Dün Tayyip Erdoğan’ın baş dostu olup da bugün baş düşmanı olan Ahmet Altan türü liberaller, onu yıpratmak için ne mümkünse yapıyorlar.
Bu konudaki baş müttefikleri de Fethullahçılar.
Fethullahçıların 17-25 Aralık ses kayıtlarını delil gösterip, Tayyip Erdoğan’a “Çaldın” diyorlar.
Acaba milletin nezdinde ne kadar inandırıcı oluyorlar?
Çünkü Ergenekon, Balyoz gibi davaların delili olan Fethullahçıların CD’leri sahte çıkmadı mı?
Millet Fethullahçıların 17-25 Aralık ses kayıtlarına da “Acaba bunlar da sahte mi” diye şüpheyle bakmaz mı?

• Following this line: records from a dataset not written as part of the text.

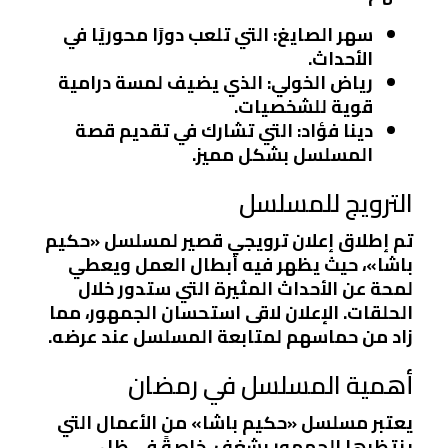
سهر الصايغ
: التي تلعب دورًا محوريًا في
الأحداث.
رياض الخولي
: الذي يضيف لمسة درامية
قوية للشخصيات.
دينا فؤاد
: التي تشارك في تقديم قصة
المسلسل بشكل مميز.
الترويج للمسلسل
تم إطلاق إعلان ترويجي قصير لمسلسل «حكيم
باشا»، حيث يظهر فيه أبطال العمل ويعطي
لمحة عن الأحداث المثيرة التي ستدور خلال
الحلقات. الإعلان لاقى استحسان الجمهور، مما
زاد من حماسهم لمتابعة المسلسل عند عرضه.
أهمية المسلسل في رمضان
يعتبر مسلسل «حكيم باشا» من الأعمال التي
ينتظرها الجمهور بشغف، خاصةً في ظل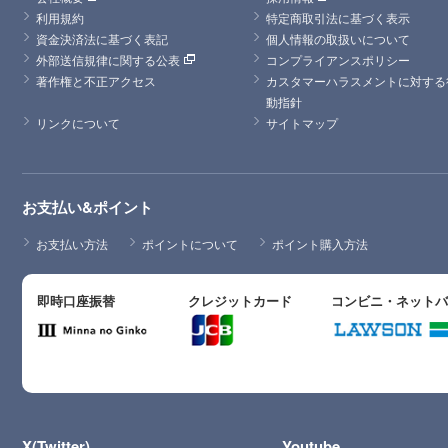
利用規約
特定商取引法に基づく表示
資金決済法に基づく表記
個人情報の取扱いについて
外部送信規律に関する公表
コンプライアンスポリシー
著作権と不正アクセス
カスタマーハラスメントに対する
動指針
リンクについて
サイトマップ
お支払い&ポイント
お支払い方法
ポイントについて
ポイント購入方法
即時口座振替
クレジットカード
コンビニ・ネット
X(Twitter)
Youtube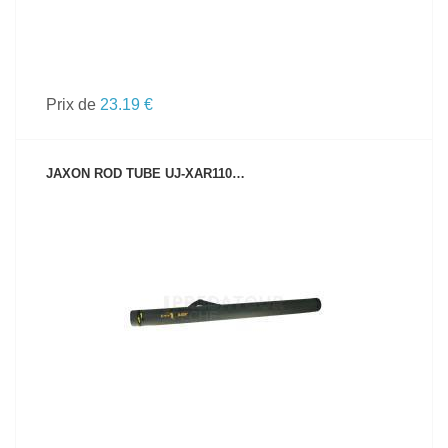
Prix de
23.19 €
JAXON ROD TUBE UJ-XAR110…
VOIR LE PRODUIT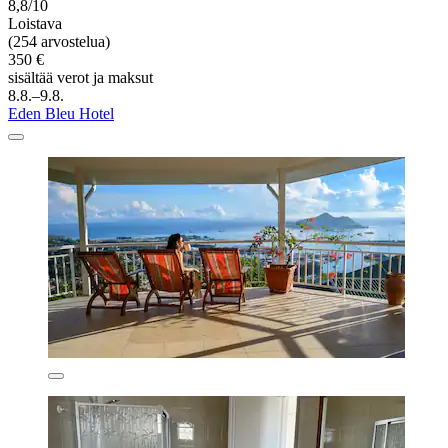
8,8/10
Loistava
(254 arvostelua)
350 €
sisältää verot ja maksut
8.8.–9.8.
Eden Bleu Hotel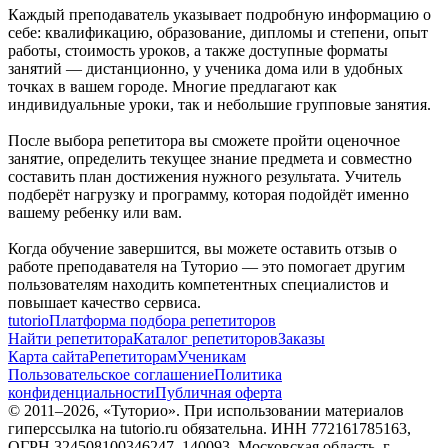
Каждый преподаватель указывает подробную информацию о
себе: квалификацию, образование, дипломы и степени, опыт
работы, стоимость уроков, а также доступные форматы
занятий — дистанционно, у ученика дома или в удобных
точках в вашем городе. Многие предлагают как
индивидуальные уроки, так и небольшие групповые занятия.
После выбора репетитора вы сможете пройти оценочное
занятие, определить текущее знание предмета и совместно
составить план достижения нужного результата. Учитель
подберёт нагрузку и программу, которая подойдёт именно
вашему ребенку или вам.
Когда обучение завершится, вы можете оставить отзыв о
работе преподавателя на Туторио — это помогает другим
пользователям находить компетентных специалистов и
повышает качество сервиса.
tutorio
Платформа подбора репетиторов
Найти репетитора
Каталог репетиторов
Заказы
Карта сайта
Репетиторам
Ученикам
Пользовательское соглашение
Политика
конфиденциальности
Публичная оферта
© 2011–
2026
, «Туторио». При использовании материалов
гиперссылка на tutorio.ru обязательна. ИНН 772161785163,
ОГРН 324508100346247. 140093, Московская область, г.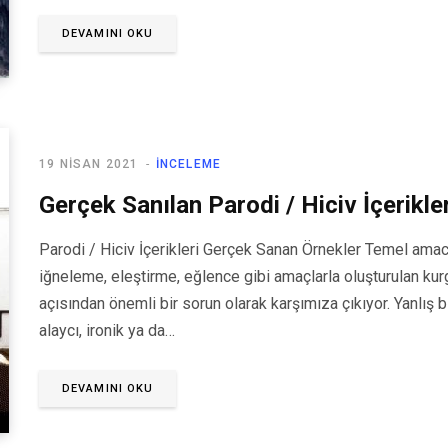
DEVAMINI OKU
19 NISAN 2021
İNCELEME
Gerçek Sanılan Parodi / Hiciv İçerikle
Parodi / Hiciv İçerikleri Gerçek Sanan Örnekler Temel ama
iğneleme, eleştirme, eğlence gibi amaçlarla oluşturulan kurg
açısından önemli bir sorun olarak karşımıza çıkıyor. Yanlış
alaycı, ironik ya da…
DEVAMINI OKU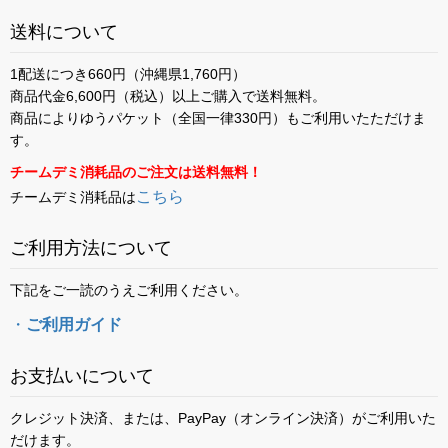
送料について
1配送につき660円（沖縄県1,760円）
商品代金6,600円（税込）以上ご購入で送料無料。
商品によりゆうパケット（全国一律330円）もご利用いたただけま
す。
チームデミ消耗品のご注文は送料無料！
こちら
チームデミ消耗品は
ご利用方法について
下記をご一読のうえご利用ください。
・
ご利用ガイド
お支払いについて
クレジット決済、または、PayPay（オンライン決済）がご利用いた
だけます。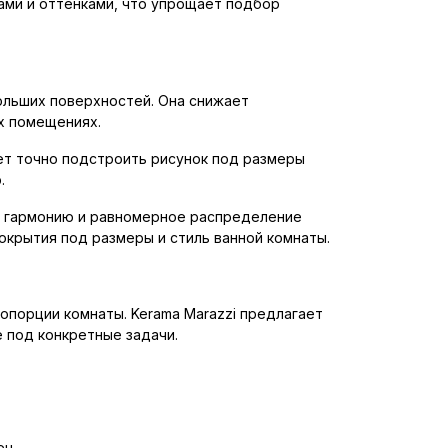
рами и оттенками, что упрощает подбор
больших поверхностей. Она снижает
х помещениях.
яет точно подстроить рисунок под размеры
.
т гармонию и равномерное распределение
покрытия под размеры и стиль ванной комнаты.
опорции комнаты. Kerama Marazzi предлагает
 под конкретные задачи.
ен.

Kaldı ki başkasına “Kirli” diyenin önce kendisinin temiz olması lazım.
Başkasına “Çaldın” diyenin önce kendisinin çalmaması lazım.
Peki mesela dün Tayyip Erdoğan’ın baş dostu olup da bugün baş düşmanı olan Ahmet Altan böyle biri mi?
Hadi gelin gerilere, 13 Kasım 1993 gününe götüreyim sizi.
O zaman Sabah gazete grubunda çalışmaktaydım ve başyazarı olduğum gazetede 13 Kasım 1993 günü Atakürt! başlıklı bir yazı yazmıştım.
Bana Atakürt esprisinin ilhamını veren de o günlerde bir Alman milletvekilinin, “Abdullah Öcalan, Kürtlerin Atatürk’üdür” diye konuşmasıydı.
Bu fikirde olan sadece o değildi; diğer Alman milletvekilleri de bu konuşmaya destek olmuşlardı.
Bugün Ermeni soykırımını kabul eden Alman milletvekilleri, o gün de Abdullah Öcalan’ı Kürtlerin Atatürk’ü olarak görmekte, kabul etmekteydi.
İşte Alman milletvekillerinin bu yaklaşımından yola çıkarak, espriyle karışık dedim ki; “Bunlar yakında Abdullah Öcalan’ın soyadını Atakürt olarak değiştirirlerse hiç şaşmayalım!”
Ve ardından Atakürt başlığına uygun bir yazı yazdım.
Aradan uzun bir süre geçti.
Derken Milliyet gazetesinde Ahmet Altan’ın, “Atakürt” başlıklı bir yazısı çıktı.
Bu başlıklı yazıyı daha önce ben yazmama rağmen yine de hiç ses çıkartmadım.
Çünkü birçok yazı başlığımın, yazı içeriğimin başkaları tarafından çalınmasına alışıktım.
Ancak bu yazı nedeniyle Ahmet Altan’a yönelik baskılar artınca, “Asıl suçlu Ahmet Altan değil benim; çünkü Atakürt başlıklı yazıyı Ahmet Altan’dan önce ben yazmıştım” şeklinde bir yazı kaleme aldım.
Ne var ki bu koruyucu tavrıma rağmen Ahmet Altan’ın sitemiyle karşılaştım.
Ahmet Altan, “Niye Atakürt başlıklı yazıyı benden önce senin yazdığını açıkladın; beni hırsız yaptın” diyerek bana sitem etti.
Ardından da benimle selamı sabahı kesti.
Sen başkasına ait bir yazı başlığını ya da başkasına ait bir yazı içeriğini alıntı yaptığını belirtmeden kendin yazmış gibi kullanırsan, bunun adı alıntı değil çalıntı olmaz mı?
Ahmet Altan göre, Atakürt başlıklı yazının benden çalıntı olduğunu açık etmemeliydim.
Oysa Ahmet Altan bana sitem edeceğine, tavır alacağına, çıkıp özür dileyebilirdi.
Nitekim Gülay Göktürk, bir çalıntı yazı nedeniyle çıkıp mertçe özür dilemişti.
Ve de mahçup bir ifadeyle, “Bir hata yaptım; bir çocukluk yaptım; komşunun bahçesinden erik çaldım” demişti.
Neyse yeniden konumuza, Fethullahçıların 17-25 Aralık ses kayıtlarına gönderme yapıp Tayyip Erdoğan’a “Çaldın” diyen Ahmet Altan gibilere dönüp yazımızı noktalayalım.
Dedim ya, başkasına “Çaldın” diyenin, önce kendisinin çalmaması lazım.
Başkasına “Kirli” diyenin, önce kendisinin temiz olması lazım.
Böyle olmazsan inandırıcı olamazsın.